Walk through the implementation of replays

2019-12-15

Another installment of Ramen implementation explanations.

Replays, in the context of Ramen, name the ability to inject in the stream processing some archived past data in such a way that it is possible to recompute the past values of any (possible more recent) function of these data.

This feature hinges on two achievements:

First, Ramen must find out which function output must be archived and for how long, which is particularly tricky given the stream of processes is flexible;
Then, given there exist some past data that's been archived to answer the new query over the requested time range, how to compute the result from those data.

In this post we are going to look only at this later point, leaving how and what to archive for a later installment.

A picture is worth a thousand words...

But nothing beats a picture and a thousand words!

We consider what happens when the user enter the command ramen replay --since $some_date --until $some_other_date $target. There are other variations similat to this one: one where the final answer is received via the configuration server rather than a ring-buffer, and one where the original replay request is a simplified one that needs to be processed by an additional actor not visible here: the replayer. But the most important concepts are already visible in this marginally simpler example.

To make things more interesting, we will consider that $target, the function we want to see the past values from, is a lazy function that is actually not running (and may not have been running during the requested time range either).

So, the first action performed by ramen replay is to go through the available archives and select what should be replayed in order to provide $target with the necessary data (this is the service that ramen replayer can perform on behalf of a "dumb" client). In this example, let's imagine that 3 data sets need from three different ancestors of $target need to be replayed.

The next thing ramen replay will do (❶) is to create a local ring-buffer in which to receive the result from $target. Notice that this limits this command usefulness to the same machine as the one where the target is (supposed to be) running. In practice this is not a problem because it's always possible to replay a local temporary function that SELECT * FROM $real_target instead.

It will then send the actual replay request to the configuration server (hereafter just "confserver"). This replay requests contains a random unique integer identifying this request, the target name, the requested time range and the name of the ancestors which archived output must be replayed, and this configuration message is immediately forwarded to all interested parties (namely, here, to the choreographer and to the supervisor.

On reception of that message, the supervisor does not start the replay immediately. Rather, it keeps track that those ancestors must be replayed and wait for 0.5s (RamenConst.delay_before_replay), in hope that other requests to replay the same data will arrive so that the archives have to be read only once. This is actually a very frequent occurrence when dashboards containing many related charts for a single time range are refreshed simultaneously.
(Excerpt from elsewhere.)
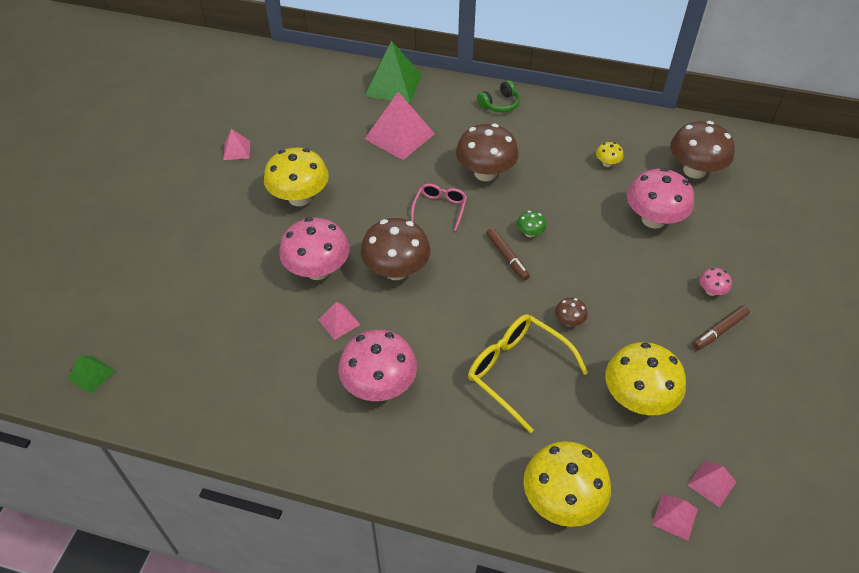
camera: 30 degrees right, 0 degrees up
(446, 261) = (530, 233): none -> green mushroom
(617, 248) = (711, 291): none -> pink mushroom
In contrast, the choreographer reacts immediately on reception of the replay request. It quickly finds out that the replay $target is not running (it's worker's in_use flag is false), so it sets it to true (recursively also set it to true to all ancestors that may not also be running, but in this example let's consider all of the target ancestors were running). It thus immediately emits a new configuration message (❸) updating this worker's in_use flag to true.

This configuration message will be forwarded to the supervisor, which will therefore start a new worker process for the target (❹).

If this took longer than 0.5s than the replayers may have already started to write into that ring-buffer.

Supervisor, after its half a second delay, will eventually spawn the three requested replayers (❺).

Replayers are special instances of a worker that will merely read its archives for a selected time range and inject the old tuples in the normal message streams of the normal workers, with just a specific header identifying the replay. Following workers will implicitly always group by the replay identifier so the same workers that handle normal "traffic" can also handle replayed past messages. Indeed, even if in the message sequence chart above a straight arrow (❻) connects the output of the replayers to the target input ring-buffer, in general there will be some intermediary workers in between.

Once a replayer has reached the end of the archives or the end of the time range, it enqueues a last message signifying that this replay is over and terminates. The supervisor will notice the exit status and perform some bookkeeping.

The target worker reads and process its input as usual (❼). When it started the replayers, the supervisor also had configured the target output to write messages for that replay channel into the replay final ring-buffer created by the ramen replay command, which therefore starts to receive the result.

This output configuration also specify that this replay channel is supposed to have three replayers, so that when and end-of-replay notification is received on the channel, the target worker can decrement the replayer count and eventually find out that a channel is exhausted.

When that happen, the worker send the configuration command to delete the replay, command which is forwarded to the client and choreographer.

When the replay is deleted the client knows that it is over and can dispose of its ring-buffer (❽).

On reception of this delete command the choreographer job is harder: given a replay is over, some lazy functions may have become useless, and it will thus reassess the whole workers graph, starting by locking all required keys in the configuration (❾).

After the new graph is computed, it's diffed with the current configuration, which is likely to result in the target worker becoming useless again. It will then emit a configuration message to update this worker's in_use flag back to false (❿).

This change will be picked up by the supervisor, which will therefore kill this worker process, and eventually update the statistics for this defunct worker instance.